The difference between monophonic (mono) and stereophonic (stereo) sound is the number of channels used to record and playback audio. Mono signals are recorded and played back using a single audio channel, while stereo sounds are recorded and played back using two audio channels. As a listener, the most noticeable difference is that stereo sounds are capable of producing the perception of width, whereas mono sounds are not.
Mono vs. Stereo Audio Files
Playback systems that make use of two speakers are referred to as stereo systems. Stereo audio files, such as stereo MP3 and WAV files, contain left channel and right channel information that tell the left and right speaker when to push and pull air.
If you’ve ever looked at the waveform of a stereo audio file within a digital audio workstation (DAW), you’ve likely noticed that there are two waveforms apart of the file. Each waveform represents a single channel of audio.
Mono audio files only contain a single audio channel.
If you're interested in learning more about how speakers work, check out our Studio Monitor Buyer's Guide.
Mono vs. Stereo Playback
Stereo systems are capable of creating the impression of sound source localization. Sound source localization refers to the human ability to locate the position of a sound source within a space.
For example, if you hear a dog barking, it’s relatively easy to determine the direction the sound is coming from, and how far away the sound source (the dog) is. Most people should be able to localize sounds with decent accuracy, even with their eyes closed.
It makes sense to assume that you’d perceive the sound produced by a stereo system to come from two distinct sound sources; the left speaker and right speaker. In some situations, you will perceive sound coming from two different directions, but this isn’t always the case.
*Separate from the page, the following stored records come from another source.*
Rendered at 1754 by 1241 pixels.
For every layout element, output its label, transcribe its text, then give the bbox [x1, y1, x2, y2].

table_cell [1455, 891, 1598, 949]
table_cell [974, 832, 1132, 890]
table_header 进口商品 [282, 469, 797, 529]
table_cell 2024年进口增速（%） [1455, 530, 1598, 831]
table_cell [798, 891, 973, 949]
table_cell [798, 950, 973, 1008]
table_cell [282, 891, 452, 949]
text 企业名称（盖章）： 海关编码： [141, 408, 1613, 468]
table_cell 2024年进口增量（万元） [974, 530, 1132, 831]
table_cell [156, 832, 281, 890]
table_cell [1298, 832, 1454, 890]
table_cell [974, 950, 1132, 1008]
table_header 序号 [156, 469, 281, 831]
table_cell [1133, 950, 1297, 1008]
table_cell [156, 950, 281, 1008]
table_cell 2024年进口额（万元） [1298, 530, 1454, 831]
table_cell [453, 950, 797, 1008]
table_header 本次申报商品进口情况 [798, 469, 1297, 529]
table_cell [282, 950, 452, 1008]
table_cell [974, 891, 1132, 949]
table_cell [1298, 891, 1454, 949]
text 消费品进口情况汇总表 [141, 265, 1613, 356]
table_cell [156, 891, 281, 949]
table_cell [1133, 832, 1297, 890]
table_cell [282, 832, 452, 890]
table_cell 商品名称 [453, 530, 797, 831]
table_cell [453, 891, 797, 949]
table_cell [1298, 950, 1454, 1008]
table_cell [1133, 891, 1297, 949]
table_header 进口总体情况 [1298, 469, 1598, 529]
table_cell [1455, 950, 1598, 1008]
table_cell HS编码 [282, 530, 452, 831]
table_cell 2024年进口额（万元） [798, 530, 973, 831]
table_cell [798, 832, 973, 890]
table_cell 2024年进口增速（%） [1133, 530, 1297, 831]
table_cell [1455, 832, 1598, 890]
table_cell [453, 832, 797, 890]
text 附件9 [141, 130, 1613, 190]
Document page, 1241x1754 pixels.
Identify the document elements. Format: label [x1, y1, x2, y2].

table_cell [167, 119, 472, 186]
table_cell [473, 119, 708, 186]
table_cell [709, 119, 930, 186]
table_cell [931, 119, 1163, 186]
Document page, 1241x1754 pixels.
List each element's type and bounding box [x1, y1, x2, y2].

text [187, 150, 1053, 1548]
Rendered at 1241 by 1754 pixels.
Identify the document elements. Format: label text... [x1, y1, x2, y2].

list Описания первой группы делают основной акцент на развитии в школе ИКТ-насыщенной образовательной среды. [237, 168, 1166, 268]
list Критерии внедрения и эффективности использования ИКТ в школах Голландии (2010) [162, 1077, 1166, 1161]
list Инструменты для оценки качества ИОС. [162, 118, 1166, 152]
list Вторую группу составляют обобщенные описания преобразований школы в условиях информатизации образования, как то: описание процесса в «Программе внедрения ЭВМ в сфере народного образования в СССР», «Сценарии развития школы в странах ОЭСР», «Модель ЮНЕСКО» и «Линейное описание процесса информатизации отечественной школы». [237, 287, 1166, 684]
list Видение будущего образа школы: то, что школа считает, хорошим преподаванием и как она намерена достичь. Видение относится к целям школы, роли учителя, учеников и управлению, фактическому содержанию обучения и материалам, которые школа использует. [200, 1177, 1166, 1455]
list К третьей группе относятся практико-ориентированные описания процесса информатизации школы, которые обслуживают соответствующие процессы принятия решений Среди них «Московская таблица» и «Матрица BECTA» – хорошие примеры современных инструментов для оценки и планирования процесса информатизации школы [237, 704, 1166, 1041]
The human brain is easy to trick because it uses simple concepts to localize sounds. These concepts include timing differences between sounds reaching your left and right ear, sound wave frequency, sound wave pressure levels, dynamic range, and reverberation amount.
Stereo systems exploit how gullible your brain is to create the “impression” of sound source localization between the system’s left and right speaker.
For example, when the left and right speaker play the exact same signal, you’ll perceive the source of the sound to be positioned directly between the speakers; this is referred to as a phantom mono sound source because the true sound sources (the speakers) are positioned out to the sides.
Your brain relies on sound wave timing differences to decipher the left/right positioning of a sound. A sound source closer to your left ear will produce sound waves that reach your left ear before reaching your right ear. Even though these timing differences are small, they help your brain localize the sound.
When you mirror this process using a second speaker, and you feed both speakers the same signal, your brain assumes the sound source is in front of you.
As differences are introduced to one of the signals, the sound they produce will be perceived as wider.
Width (X-axis) is just one of the three dimensions you’re capable of perceiving via the use of a stereo system. The other dimensions include height (Y-axis) and depth (Z-axis). Collectively, these three dimensions form a 3-D space known as a stereo image.
David Gibson’s book, The Art of Mixing, does a great job of visualizing stereo imaging. In the following video, you’ll be able to see and hear how track elements have been positioned within the stereo field of different songs.
Note: Make sure you listen to the audio in the following video using a pair of headphones, or a stereo playback system. If you choose to use a stereo playback system, ensure that you’ve positioned your head in an equilateral triangle with the speakers. Your speakers should be angled 45° toward you; this will ensure that you perceive the stereo image as intended.
Frequency dictates the height at which you perceive sound within a stereo field. High-frequency sounds localize themselves above low-frequency sounds. For example, the hi-hats in a song will sound as though they’re positioned above the bass guitar.
Depth is affected by a sound’s relative level, dynamic range, and reverberation amount. Sounds with a weak level and less dynamic range tend to appear toward the back of the stereo field, as do sounds containing excessive reverb.
Mono playback systems use one speaker and can only produce a two dimensional image consisting of height and depth. Two speakers are required to create the directional timing differences that your brain needs to perceive width.
Mono vs. Stereo Recording
When you record a sound source using a single microphone, you capture a single channel of audio. Playing back a mono recording like this can be achieved using a single speaker, or a pair of speakers.
Mono sounds that are played back via the use of a stereo system will playback in dual-mono. The single channel of audio is duplicated and sent to both the left and right speaker.
To capture true stereo recordings, you need to use two microphones. When you process a stereo recording, you’ll need to pan one of the microphone recordings to the left, and the other to the right.
The following video by Steven Law contains a back-to-back comparison of a mono guitar recording and stereo guitar recording. The stereo microphone technique he's using is called the X-Y technique; it tends to produce a moderately wide stereo image that is also mono compatible. You can achieve an even wider stereo image by angling the microphones outward further, or by using different acoustic guitar recording techniques.
Many handheld recorders provide the ability to record in stereo, capturing sound using a pair of built-in microphones. Information captured by the left microphone is saved to the left channel of the saved audio file, while information captured by the right microphone is saved to the right channel. The Zoom H4N Pro contains two microphones, and allows you to record in stereo.